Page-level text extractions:
######

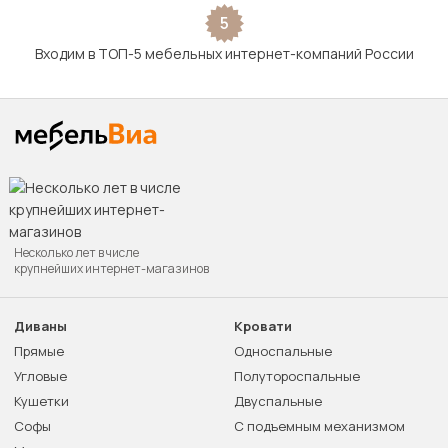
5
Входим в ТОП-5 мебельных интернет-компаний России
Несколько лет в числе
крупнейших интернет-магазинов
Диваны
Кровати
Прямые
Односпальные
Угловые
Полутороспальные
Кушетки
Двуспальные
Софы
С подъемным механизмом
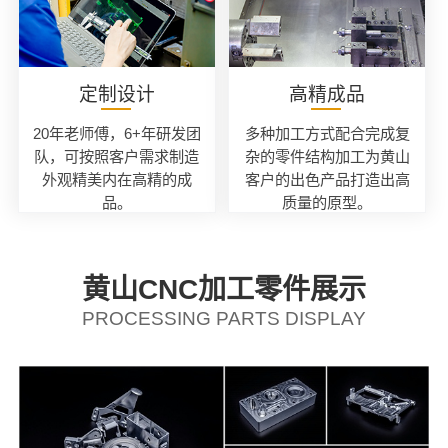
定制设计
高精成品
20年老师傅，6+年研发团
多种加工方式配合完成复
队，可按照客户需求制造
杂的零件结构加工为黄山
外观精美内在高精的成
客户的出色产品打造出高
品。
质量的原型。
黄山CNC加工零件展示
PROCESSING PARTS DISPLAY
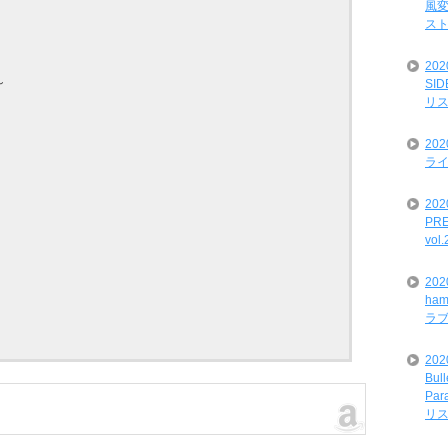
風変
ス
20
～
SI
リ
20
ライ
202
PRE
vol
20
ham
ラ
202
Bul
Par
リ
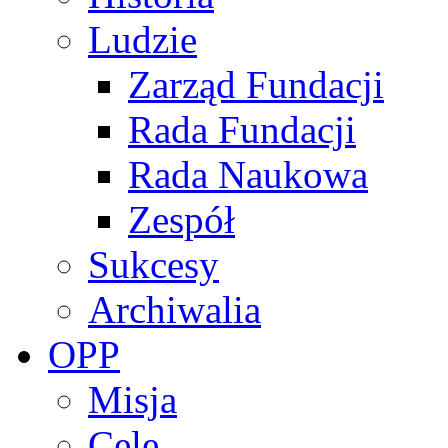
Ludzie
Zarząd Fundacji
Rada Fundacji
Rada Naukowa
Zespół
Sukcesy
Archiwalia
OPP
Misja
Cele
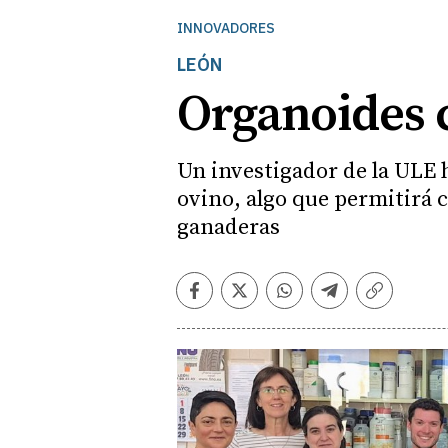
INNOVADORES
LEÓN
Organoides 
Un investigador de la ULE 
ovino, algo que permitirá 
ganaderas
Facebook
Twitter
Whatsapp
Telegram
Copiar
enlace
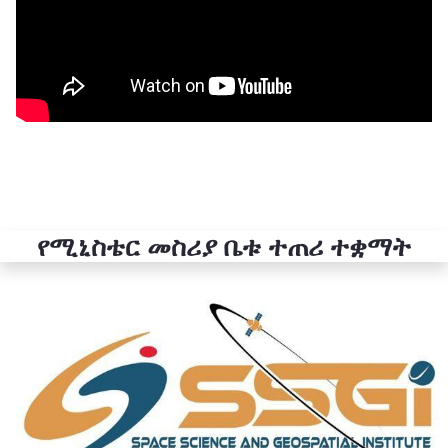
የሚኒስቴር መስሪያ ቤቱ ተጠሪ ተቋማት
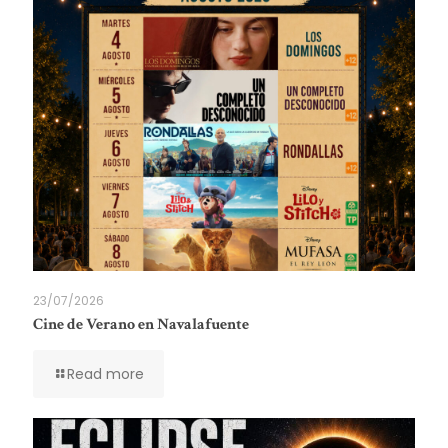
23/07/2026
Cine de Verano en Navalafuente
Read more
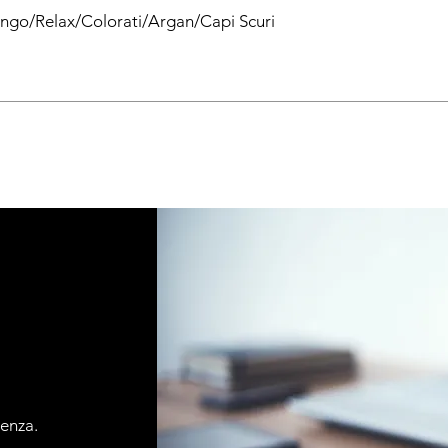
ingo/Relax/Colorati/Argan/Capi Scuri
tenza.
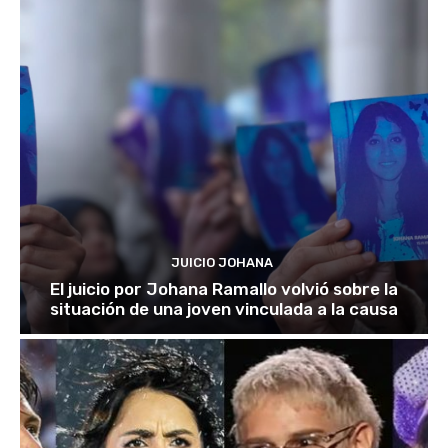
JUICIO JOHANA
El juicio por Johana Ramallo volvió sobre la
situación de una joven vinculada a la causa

######

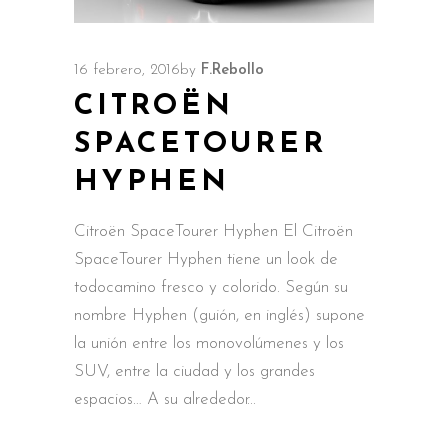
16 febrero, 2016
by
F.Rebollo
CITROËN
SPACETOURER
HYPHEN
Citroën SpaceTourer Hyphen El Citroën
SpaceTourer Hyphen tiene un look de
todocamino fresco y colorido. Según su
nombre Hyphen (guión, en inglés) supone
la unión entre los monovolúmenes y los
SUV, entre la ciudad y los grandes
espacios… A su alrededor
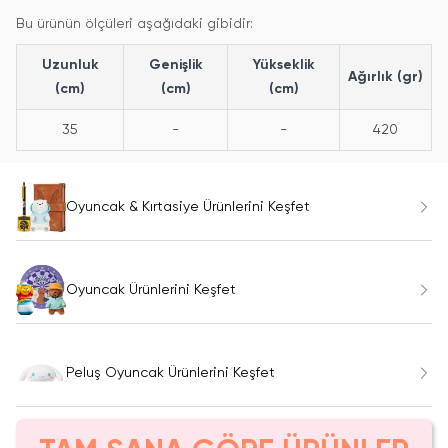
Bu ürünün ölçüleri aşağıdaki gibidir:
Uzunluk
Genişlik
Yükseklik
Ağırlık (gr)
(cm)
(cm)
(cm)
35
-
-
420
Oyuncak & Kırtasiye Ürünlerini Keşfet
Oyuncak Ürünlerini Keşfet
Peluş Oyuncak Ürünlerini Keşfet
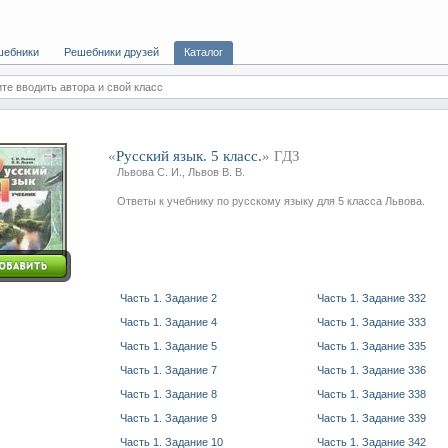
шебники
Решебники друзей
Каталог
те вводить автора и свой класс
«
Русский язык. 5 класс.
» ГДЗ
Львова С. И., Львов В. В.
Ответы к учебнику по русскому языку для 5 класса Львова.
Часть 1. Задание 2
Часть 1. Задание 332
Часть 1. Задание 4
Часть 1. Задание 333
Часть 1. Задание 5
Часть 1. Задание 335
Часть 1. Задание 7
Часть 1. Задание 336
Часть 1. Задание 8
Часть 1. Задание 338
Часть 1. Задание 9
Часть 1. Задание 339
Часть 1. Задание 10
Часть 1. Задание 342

######

=== The task ===
Above, find the line holding "INNOVADORES" and the line holding "situación de una joven vinculada a la causa". Print exactly those two lines and every line between them, but no pictures.

=== Response for this exercise ===
INNOVADORES
LEÓN
Organoides 
Un investigador de la ULE 
ovino, algo que permitirá 
ganaderas
Facebook
Twitter
Whatsapp
Telegram
Copiar
enlace
የሚኒስቴር መስሪያ ቤቱ ተጠሪ ተቋማት
23/07/2026
Cine de Verano en Navalafuente
Read more
ingo/Relax/Colorati/Argan/Capi Scuri
tenza.
JUICIO JOHANA
El juicio por Johana Ramallo volvió sobre la
situación de una joven vinculada a la causa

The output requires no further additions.